There is also a bit too much code repetition: your algorithm basically swaps the two halves of your table three times (once for each dimension), but you rewrote 3 times the same thing with a few differences.

There is also too much memory allocation/copy (your algorithm works and can exploit the structure of array of pointers by simply swapping pointers to swap whole rows/slices, in that specific case, you can exploit this data structure to avoid copies with your algorithm... but you don't)

You should choose more explicit variable names, that helps.
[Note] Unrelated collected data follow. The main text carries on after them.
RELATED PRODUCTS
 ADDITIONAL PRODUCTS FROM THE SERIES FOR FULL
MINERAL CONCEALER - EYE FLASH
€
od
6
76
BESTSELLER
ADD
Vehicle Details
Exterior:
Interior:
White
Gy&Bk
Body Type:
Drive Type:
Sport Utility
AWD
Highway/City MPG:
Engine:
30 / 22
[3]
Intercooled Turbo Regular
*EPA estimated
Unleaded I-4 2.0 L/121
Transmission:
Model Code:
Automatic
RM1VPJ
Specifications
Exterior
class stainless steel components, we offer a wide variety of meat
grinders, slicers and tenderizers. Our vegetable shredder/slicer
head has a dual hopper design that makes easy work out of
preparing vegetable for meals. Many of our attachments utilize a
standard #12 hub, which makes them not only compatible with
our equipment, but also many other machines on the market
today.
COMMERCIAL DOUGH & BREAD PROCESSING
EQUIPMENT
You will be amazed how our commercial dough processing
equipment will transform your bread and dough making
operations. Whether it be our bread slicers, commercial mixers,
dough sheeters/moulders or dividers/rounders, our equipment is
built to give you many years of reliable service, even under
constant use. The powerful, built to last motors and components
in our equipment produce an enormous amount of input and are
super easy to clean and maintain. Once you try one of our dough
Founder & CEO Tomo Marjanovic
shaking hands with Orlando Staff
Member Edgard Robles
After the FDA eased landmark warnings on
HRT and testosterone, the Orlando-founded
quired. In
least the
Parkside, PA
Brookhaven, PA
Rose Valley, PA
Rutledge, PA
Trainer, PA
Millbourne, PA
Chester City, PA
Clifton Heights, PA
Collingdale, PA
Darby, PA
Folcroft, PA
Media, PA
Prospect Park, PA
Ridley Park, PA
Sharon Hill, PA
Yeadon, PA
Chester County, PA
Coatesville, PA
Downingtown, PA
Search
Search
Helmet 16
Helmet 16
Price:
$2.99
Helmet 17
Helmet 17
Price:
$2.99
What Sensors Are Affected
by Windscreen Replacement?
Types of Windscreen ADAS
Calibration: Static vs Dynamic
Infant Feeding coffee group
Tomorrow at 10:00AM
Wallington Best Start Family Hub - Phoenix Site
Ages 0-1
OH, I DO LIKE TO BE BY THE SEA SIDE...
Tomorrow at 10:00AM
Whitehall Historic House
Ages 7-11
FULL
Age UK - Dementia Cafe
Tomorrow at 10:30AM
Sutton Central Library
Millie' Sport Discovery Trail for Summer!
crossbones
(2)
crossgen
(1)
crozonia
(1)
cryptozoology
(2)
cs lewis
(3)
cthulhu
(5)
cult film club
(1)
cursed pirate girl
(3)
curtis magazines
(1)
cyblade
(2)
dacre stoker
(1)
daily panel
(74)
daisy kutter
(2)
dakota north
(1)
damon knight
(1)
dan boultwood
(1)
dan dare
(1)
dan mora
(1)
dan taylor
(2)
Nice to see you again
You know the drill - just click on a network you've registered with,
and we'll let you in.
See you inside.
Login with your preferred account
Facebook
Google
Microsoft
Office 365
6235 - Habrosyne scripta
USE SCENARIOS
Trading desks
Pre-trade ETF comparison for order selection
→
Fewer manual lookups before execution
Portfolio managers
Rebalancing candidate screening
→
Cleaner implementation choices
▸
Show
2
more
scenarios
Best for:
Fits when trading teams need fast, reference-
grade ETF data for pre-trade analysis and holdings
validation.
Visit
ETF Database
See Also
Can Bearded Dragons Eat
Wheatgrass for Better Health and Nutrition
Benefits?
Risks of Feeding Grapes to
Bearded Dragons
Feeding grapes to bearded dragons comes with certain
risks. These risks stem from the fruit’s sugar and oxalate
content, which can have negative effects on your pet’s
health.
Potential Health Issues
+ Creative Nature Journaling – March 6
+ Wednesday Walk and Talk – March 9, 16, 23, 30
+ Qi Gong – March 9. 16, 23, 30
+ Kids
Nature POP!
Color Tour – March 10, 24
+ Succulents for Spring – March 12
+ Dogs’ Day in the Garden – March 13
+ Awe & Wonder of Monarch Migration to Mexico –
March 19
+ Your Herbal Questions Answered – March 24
For instance use width, height, depth instead of a, b, c.

For instance, here is an implementation with vectors (I didn't know matlab's fftshift function though, but according to your code and this page, I assume it's basically "swapping the corners"):

(also, compile with -std=c++11)

#include <cstddef>
#include <iostream>
#include <vector>
#include <algorithm>

typedef std::size_t index_t;
typedef double element_t;
typedef std::vector<element_t> row_t;
typedef std::vector<row_t> slice_t;
typedef std::vector<slice_t> array_3d_t;

// for one dimension
// you might overload this for a std::vector<double>& and use memmove
// as you originally wanted to do here
template<class T>
void fftshift_dimension(std::vector<T>& row)
{
  using std::swap;
  const index_t size = row.size();
  if(size <= 1)
    return;
  const index_t halved_size = size / 2;
  // swap the two halves
  for(index_t i = 0, j = size - halved_size ; i < halved_size ; ++i, ++j)
    swap(row[i], row[j]);
  // if the size is odd, rotate the right part
  if(size % 2)
  {
    swap(row[halved_size], row[size - 1]);
    const index_t n = size - 2;
    for(index_t i = halved_size ; i < n ; ++i)
      swap(row[i], row[i + 1]);
  }
}

// base case
template<class T>
void fftshift(std::vector<T>& array) {
  fftshift_dimension(array);
}

// reduce the problem for a dimension N+1 to a dimension N
template<class T>
void fftshift(std::vector<std::vector<T>>& array) {
  fftshift_dimension(array);
  for(auto& slice : array)
    fftshift(slice);
}

// overloads operator<< to print a 3-dimensional array
std::ostream& operator<<(std::ostream& output, const array_3d_t& input) {
  const index_t width = input.size();
  for(index_t i = 0; i < width ; i++)
  {
    const index_t height = input[i].size();
    for(index_t j = 0; j < height ; j++)
    {
      const index_t depth = input[i][j].size();
      for(index_t k = 0; k < depth; k++)
        output << input[i][j][k] << ' ';
      output << '\n';
    }
    output << '\n';
  }
  return output;
}

int main()
{
  constexpr index_t width = 3;
  constexpr index_t height = 4;
  constexpr index_t depth = 5;

  array_3d_t input(width, slice_t(height, row_t(depth)));

  // initialization
  for(index_t i = 0 ; i < width ; ++i)
    for(index_t j = 0 ; j < height ; ++j)
      for(index_t k = 0 ; k < depth ; ++k)
        input[i][j][k] = i + j + k;
  std::cout << input;

  // in place fftshift
  fftshift(input);

  std::cout << "and then" << '\n' << input;
}

live example

You could probably make a slightly more efficient algorithm by avoiding to swap multiple times the same cell and/or using memmove, but I think it's already fast enough for many uses (on my machine fftshift takes roughly 130ms for a 1000x1000x100 table).